> _Excerpt_:
# # #

Investing directly in financial markets such as stock, commodities, Forex or money markets is not suitable for everyone as it does take a lot of time and effort to make the right pick. At the same time, unless investors have a long term perspective, they cannot hope to secure themselves for the future. The main reason why many market veterans invest almost exclusively in stocks and bonds is the possibility of high rewards, but for novice investors, mutual funds are a much better solution. Thus it is important for prospective investors to know about the basic workings of a mutual fund if they want to make an informed choice.
The term “Mutual fund” is used in reference to a large pool of money in which various investors periodically contribute small amounts in order to create a large investable corpus. Subsequently fund manager(s) supported by a fund management team are introduced to handle those funds and invest them in order to make the investor’s initial investment grow or generate a regular income as per the requirement of the fund’s investors or promoters.

# # #

> _Material provided_:
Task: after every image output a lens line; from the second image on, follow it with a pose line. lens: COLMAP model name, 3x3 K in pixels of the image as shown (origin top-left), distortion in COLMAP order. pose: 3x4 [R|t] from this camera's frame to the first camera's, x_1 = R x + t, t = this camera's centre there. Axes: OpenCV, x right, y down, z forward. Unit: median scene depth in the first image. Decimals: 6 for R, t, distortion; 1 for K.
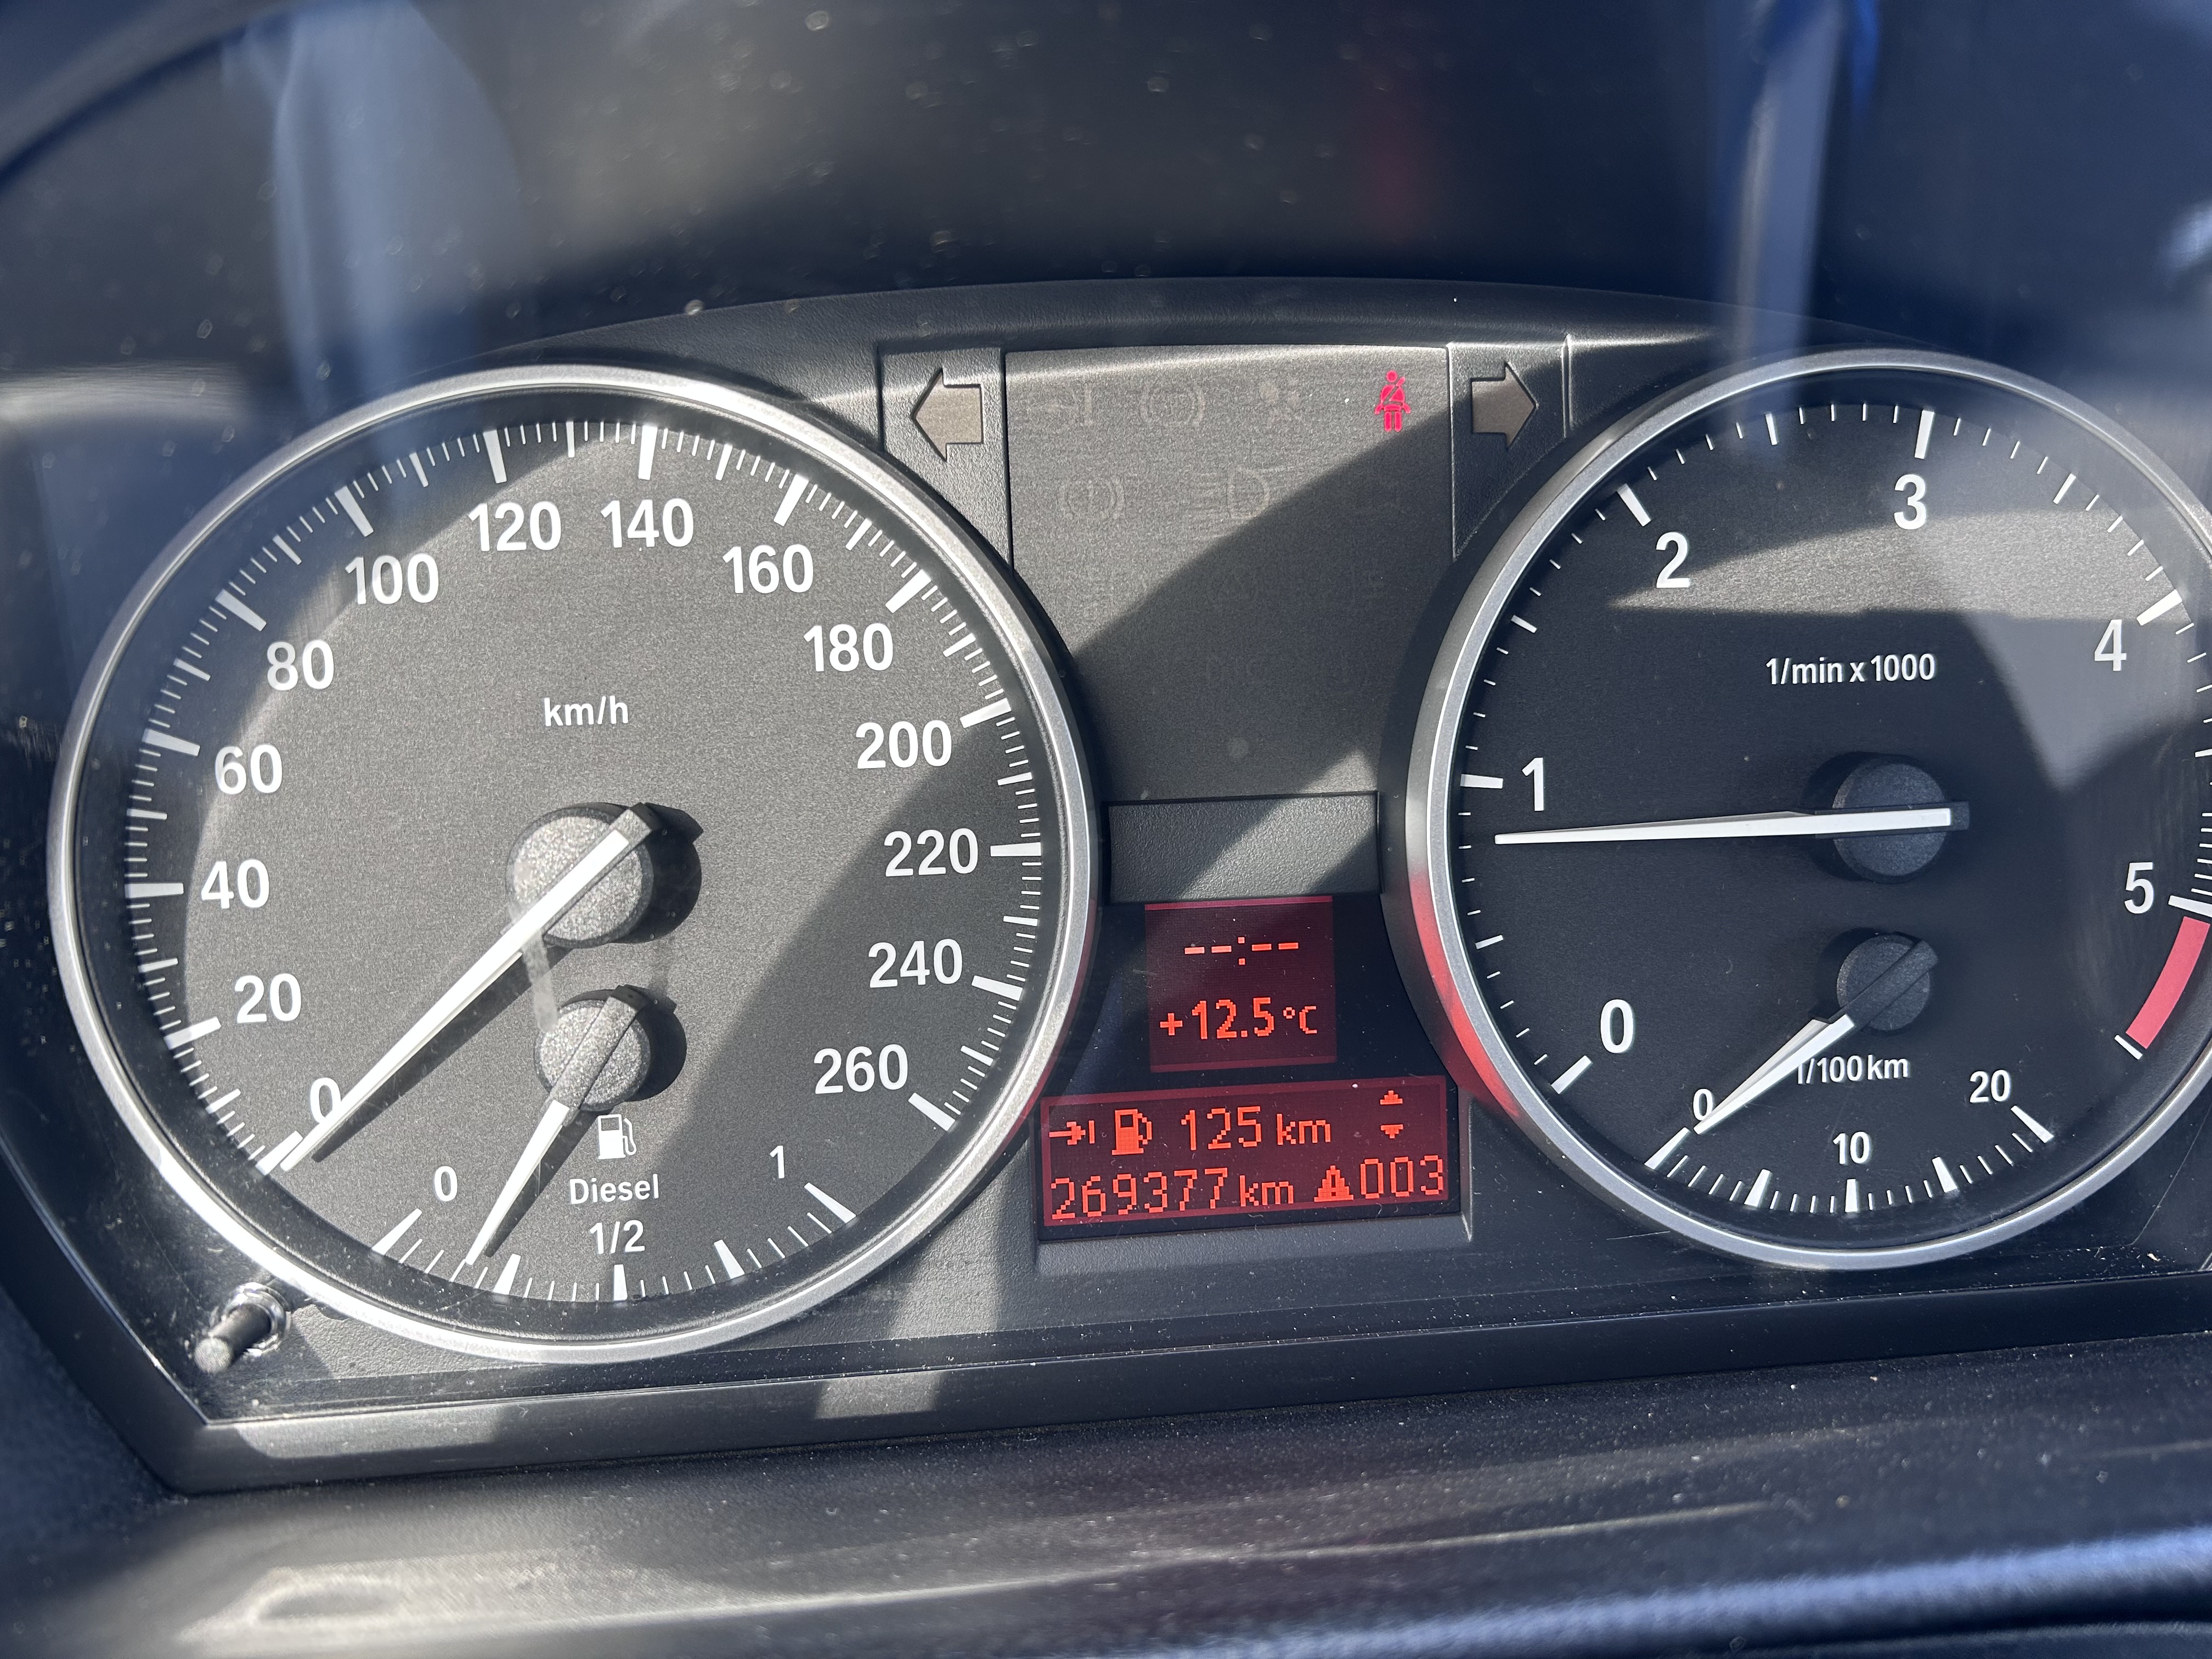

# # #

> _About this task_:
Print, word for word, the portion of the passage on mutual funds starting at "Investing directly in" and ending at "an informed choice.".

> _Answer for the task_:
Investing directly in financial markets such as stock, commodities, Forex or money markets is not suitable for everyone as it does take a lot of time and effort to make the right pick. At the same time, unless investors have a long term perspective, they cannot hope to secure themselves for the future. The main reason why many market veterans invest almost exclusively in stocks and bonds is the possibility of high rewards, but for novice investors, mutual funds are a much better solution. Thus it is important for prospective investors to know about the basic workings of a mutual fund if they want to make an informed choice.